O Sudão garantiu o apuramento directo para a CAN, a primeira desde o início da guerra civil, inserido num grupo particularmente exigente, com Gana, Angola e Níger.

Ainda assim, os Falcões de Jediane perderam apenas dois encontros, frente a Angola e ao Níger, e chegaram mesmo a vencer o Gana por 2-0, em casa, afastando as Estrelas Negras da principal competição continental.

Para James Kwesi Appiah, atual seleccionador do Sudão e antigo técnico do Gana, o apuramento teve também um sabor a desforra. Appiah foi afastado pela federação ganesa em 2019, e esse passado acrescenta uma camada simbólica a um percurso marcado pela superação.
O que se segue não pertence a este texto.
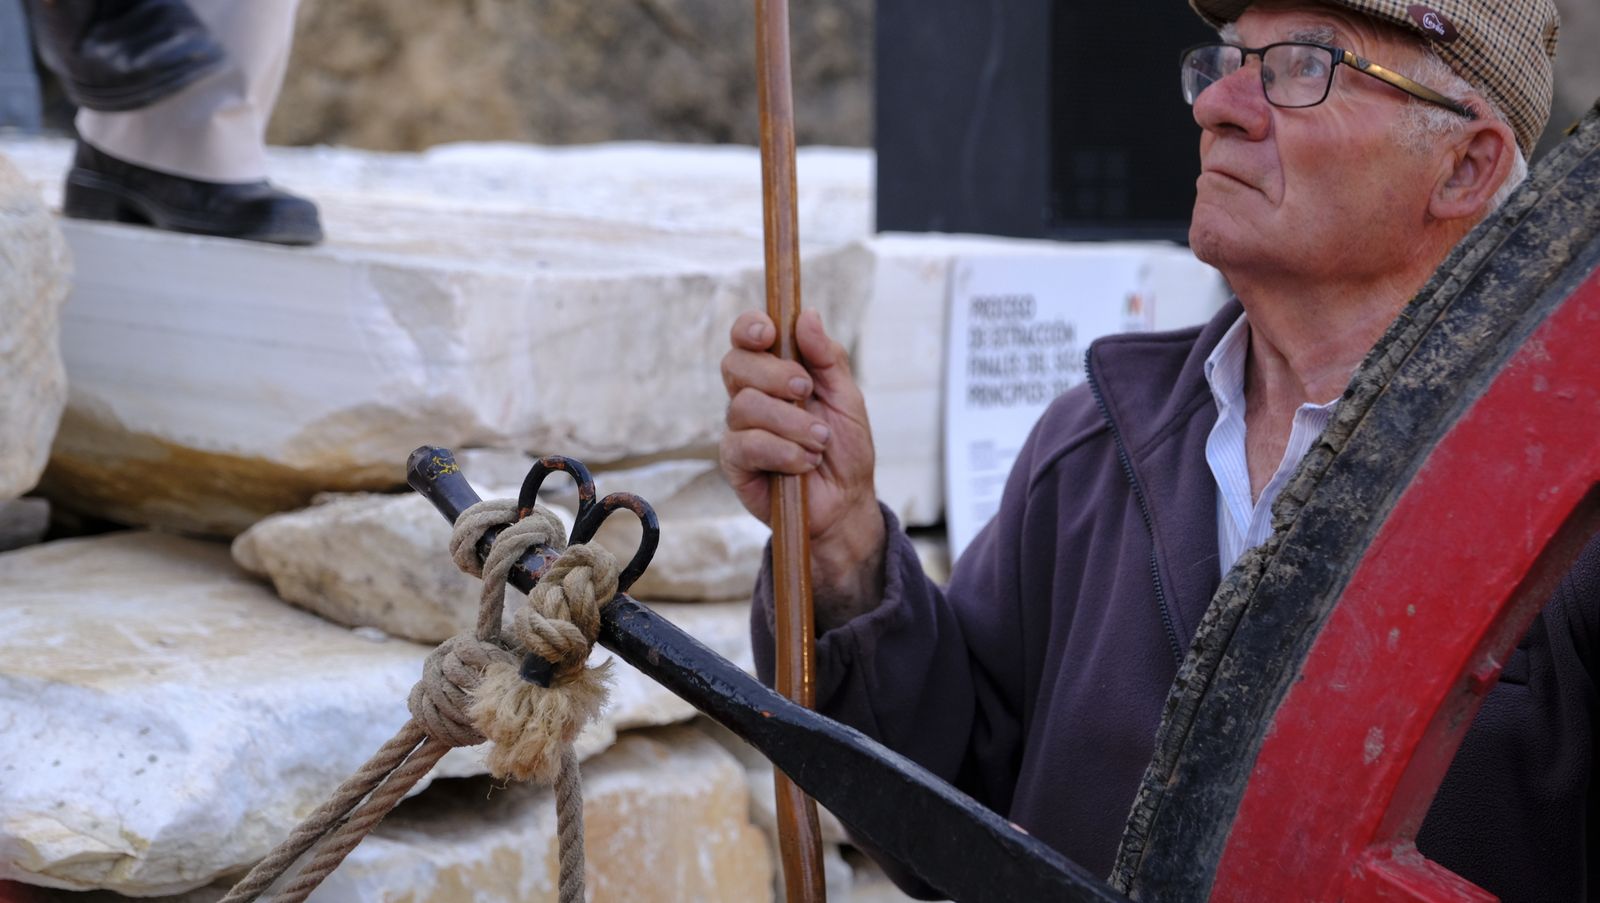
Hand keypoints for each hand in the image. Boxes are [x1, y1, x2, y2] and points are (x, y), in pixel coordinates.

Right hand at [720, 309, 885, 614]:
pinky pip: (747, 445)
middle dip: (775, 374)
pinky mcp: (735, 463)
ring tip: (818, 440)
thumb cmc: (843, 447)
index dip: (750, 327)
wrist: (846, 501)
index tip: (769, 332)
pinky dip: (783, 452)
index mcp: (774, 372)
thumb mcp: (847, 397)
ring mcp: (739, 429)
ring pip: (744, 405)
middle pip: (736, 364)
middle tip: (807, 391)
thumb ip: (827, 357)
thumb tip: (807, 316)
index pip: (746, 338)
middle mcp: (750, 396)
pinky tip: (805, 463)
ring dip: (790, 422)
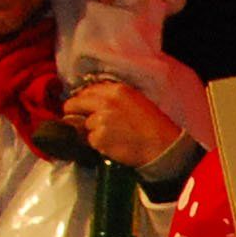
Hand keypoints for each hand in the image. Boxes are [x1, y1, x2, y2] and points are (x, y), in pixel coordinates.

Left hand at [58, 77, 179, 170]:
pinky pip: (90, 140)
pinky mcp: (98, 137)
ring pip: (84, 125)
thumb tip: (94, 101)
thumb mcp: (136, 101)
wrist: (161, 146)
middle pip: (76, 104)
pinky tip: (112, 145)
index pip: (88, 91)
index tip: (83, 106)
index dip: (83, 99)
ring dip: (92, 131)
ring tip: (110, 136)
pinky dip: (98, 144)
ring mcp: (100, 120)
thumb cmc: (153, 125)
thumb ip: (114, 98)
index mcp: (117, 90)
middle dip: (74, 112)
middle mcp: (105, 102)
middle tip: (78, 120)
Mais do que vingança pessoal, é a revolta contra uma história e um contexto sobre os quais não têm controlo que alimenta este grupo de jogadores, a maioria deles nascida no próprio país.

Isolados, longe dos seus entes queridos, acompanham à distância o inferno a que dois comandantes militares têm submetido a população, num conflito atravessado por interesses e influências estrangeiras. Hoje, todos sonham com a possibilidade de voltar a jogar em casa, em Cartum ou Omdurman. Até lá, terão de se contentar com o apoio de adeptos igualmente exilados, espalhados por África, que se reúnem em estádios do Marrocos para fazer ouvir a sua voz.

Sem ter conseguido o apuramento para o Campeonato do Mundo, um feito que, segundo James Kwesi Appiah, poderia até ter “acabado com a guerra” no país, o Sudão deposita agora as suas esperanças numa boa prestação na CAN. A selecção integra um grupo exigente, com Argélia, Burkina Faso e Guiné Equatorial.

“Respeitamo-los, mas não os tememos”, garante Appiah, que alimenta o sonho de ver o Sudão conquistar a competição. “Se entras em campo a pensar em nomes como Lionel Messi ou Cristiano Ronaldo, perdes mentalmente antes mesmo de o jogo começar. A minha mensagem para os jogadores é simples: acreditem em vocês próprios e joguem para mostrar do que o Sudão é capaz. Estamos aqui para competir, não apenas para participar”, concluiu.